In structure and style, like the preceding (Psalms 104-142), this Psalm is clearly evinced to be David's. It is a prayer for pardon, and for relief from enemies; afflictions, as usual, producing confession and penitence. (Psa 143:1-12)

in thy faithfulness . . . and . . . righteousness--or, God's regard to the claims which He has permitted His people to make in His covenant.

Psalms 143:2

psa 143:2

enter . . . judgment--deal not in strict justice.

shall no . . . justified--or, "is no man justified," or "innocent" (Job 14:3; Rom 3:20).

Psalms 143:3

psa 143:3

The exciting reason for his prayer--his afflictions--led to confession as just made: he now makes the complaint.

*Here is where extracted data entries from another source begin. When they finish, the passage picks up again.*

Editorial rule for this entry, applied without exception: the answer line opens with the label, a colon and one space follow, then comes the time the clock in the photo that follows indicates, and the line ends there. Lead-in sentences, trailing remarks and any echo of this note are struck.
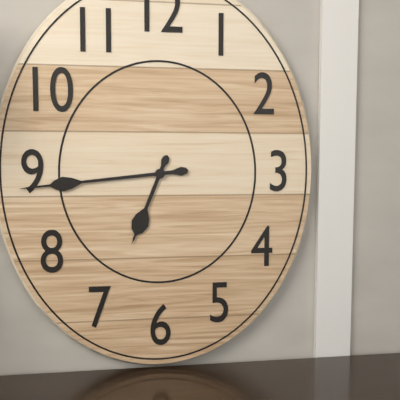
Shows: 6:44
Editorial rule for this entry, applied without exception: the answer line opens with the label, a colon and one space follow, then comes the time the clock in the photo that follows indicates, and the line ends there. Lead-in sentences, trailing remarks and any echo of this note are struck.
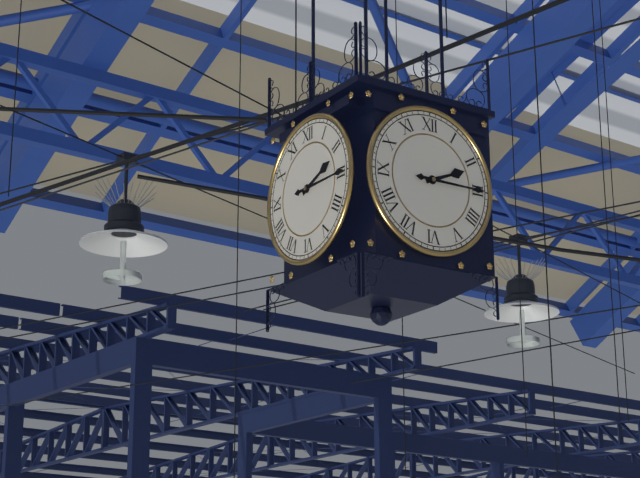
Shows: 2:15
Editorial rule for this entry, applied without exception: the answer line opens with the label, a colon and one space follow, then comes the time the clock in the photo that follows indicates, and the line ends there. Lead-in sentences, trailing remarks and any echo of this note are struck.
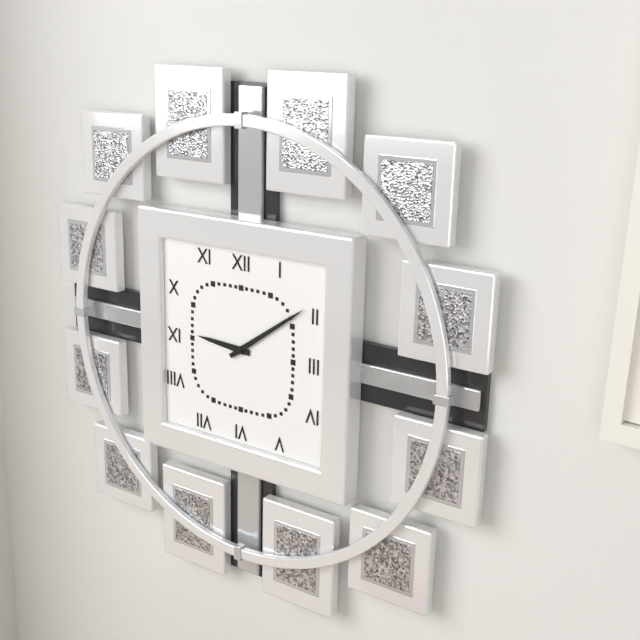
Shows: 9:09
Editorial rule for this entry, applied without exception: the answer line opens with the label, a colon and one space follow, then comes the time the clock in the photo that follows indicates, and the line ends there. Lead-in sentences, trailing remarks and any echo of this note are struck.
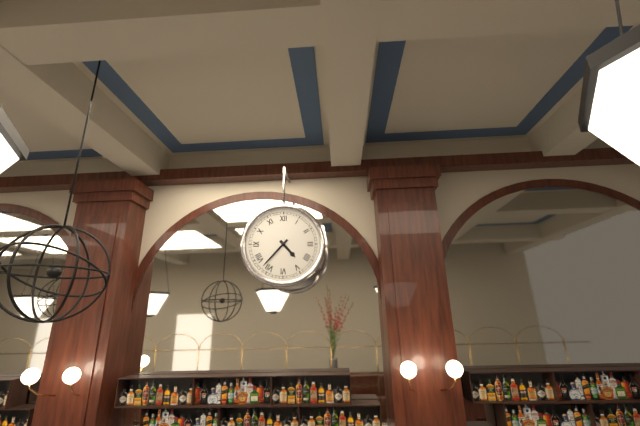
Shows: 4:37
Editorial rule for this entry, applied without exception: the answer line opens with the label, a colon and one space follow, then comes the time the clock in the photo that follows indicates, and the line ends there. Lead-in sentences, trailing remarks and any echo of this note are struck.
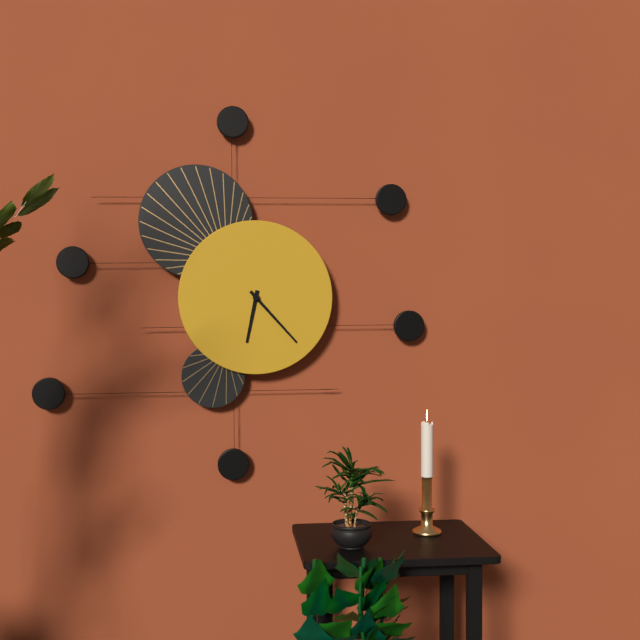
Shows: 6:23
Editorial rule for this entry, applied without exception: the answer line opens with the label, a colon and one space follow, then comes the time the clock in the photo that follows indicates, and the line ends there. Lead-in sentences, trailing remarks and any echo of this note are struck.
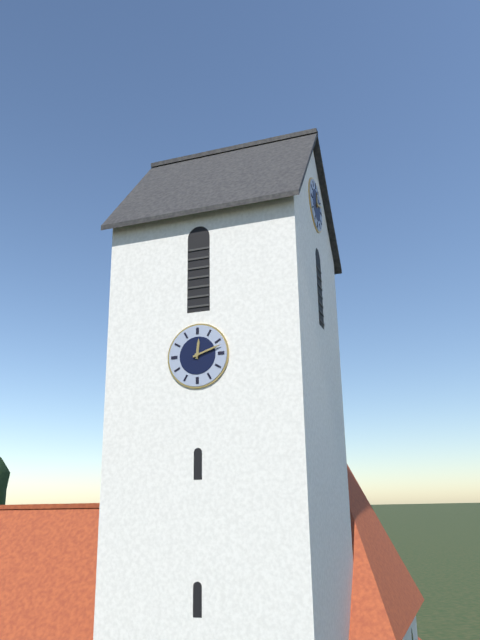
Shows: 12:12
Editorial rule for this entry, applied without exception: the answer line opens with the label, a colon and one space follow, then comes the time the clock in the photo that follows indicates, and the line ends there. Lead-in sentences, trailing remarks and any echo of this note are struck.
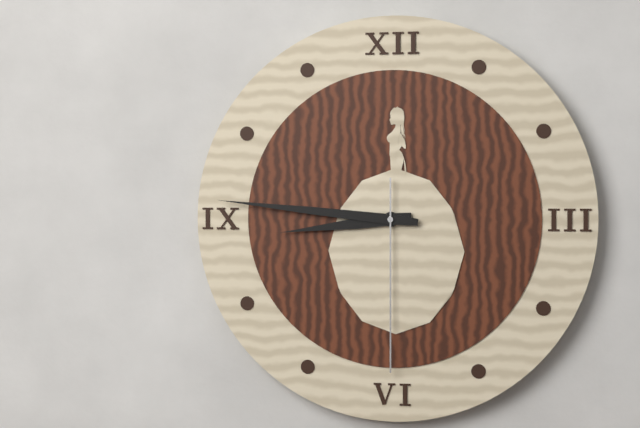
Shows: 8:46:30
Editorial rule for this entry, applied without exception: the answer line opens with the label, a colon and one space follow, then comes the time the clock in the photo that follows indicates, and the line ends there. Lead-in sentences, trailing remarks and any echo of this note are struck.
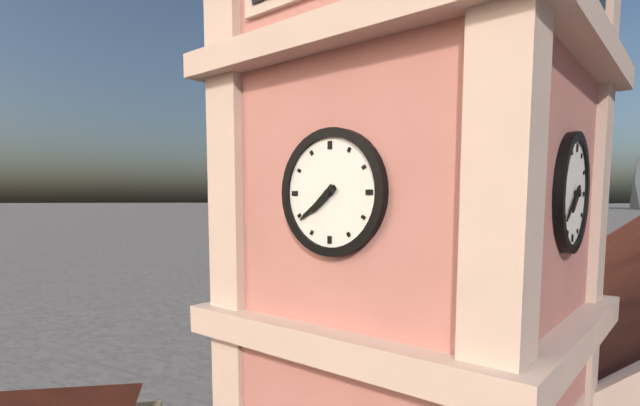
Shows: 7:39
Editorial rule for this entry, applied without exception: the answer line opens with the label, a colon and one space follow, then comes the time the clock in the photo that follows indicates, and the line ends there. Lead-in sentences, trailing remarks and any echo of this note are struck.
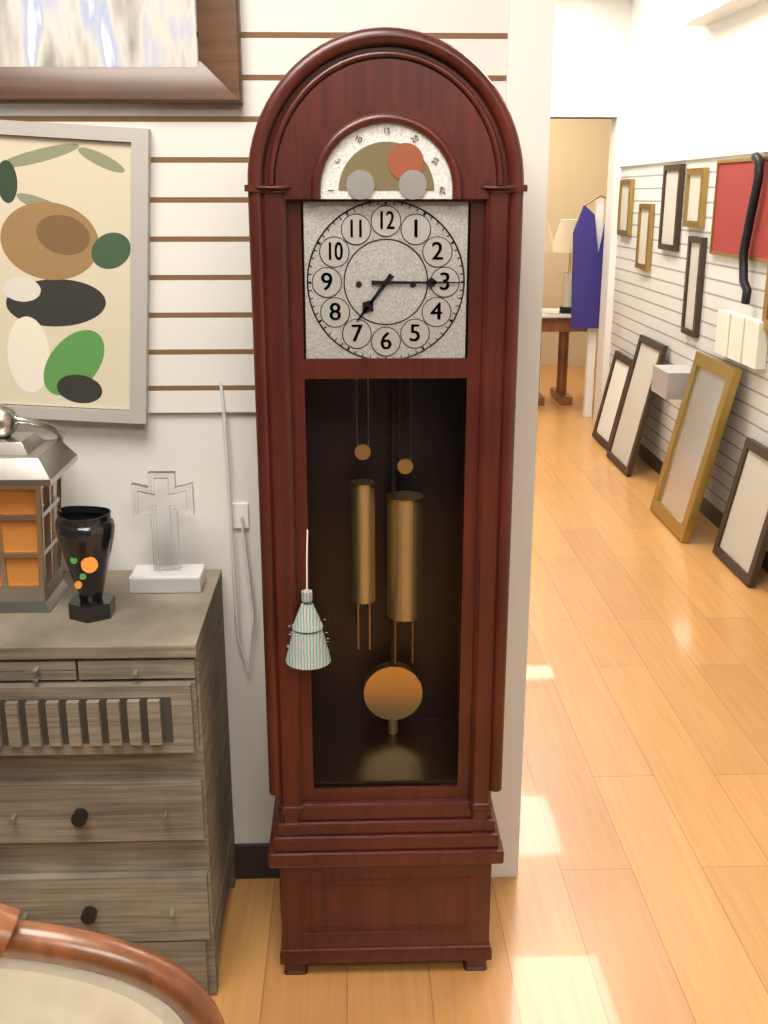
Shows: 7:15
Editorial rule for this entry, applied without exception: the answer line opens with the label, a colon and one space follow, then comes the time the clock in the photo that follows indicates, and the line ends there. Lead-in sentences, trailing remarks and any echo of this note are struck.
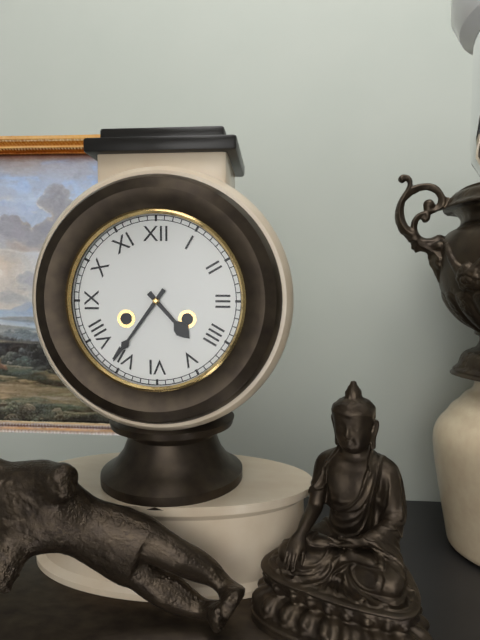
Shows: 4:36
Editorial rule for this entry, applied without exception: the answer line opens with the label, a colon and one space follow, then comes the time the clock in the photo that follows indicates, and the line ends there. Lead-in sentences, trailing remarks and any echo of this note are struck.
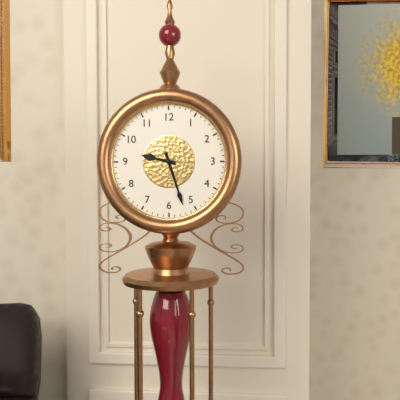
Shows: 9:27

as those that have been long dead--deprived of life's comforts (compare Psa 40:15; Psa 88:3-6).

Psalms 143:5

psa 143:5

The distress is aggravated by the contrast of former comfort (Psa 22:3-5), for whose return he longs.

a thirsty land--which needs rain, as did his spirit God's gracious visits (Psa 28:1; Psa 89:17).

Psalms 143:7

psa 143:7

spirit faileth--is exhausted.

Psalms 143:8

psa 143:8

(Compare Psa 25:1-4; Psa 59:16).

the way . . . walk--that is, the way of safety and righteousness (Psa 142:3-6).

Psalms 143:9

psa 143:9

(Compare Psa 31:15-20).

Psalms 143:10

psa 143:10

(Compare Psa 5:8; Psa 27:11).

land of uprightness--literally, "an even land" (Psa 26:12).

Psalms 143:11

psa 143:11

(Compare Psa 23:3; Psa 119:156).

Psalms 143:12

psa 143:12

God's mercy to His people is often wrath to His and their enemies (compare Psa 31:17).

thy servant--as chosen to be such, entitled to divine regard.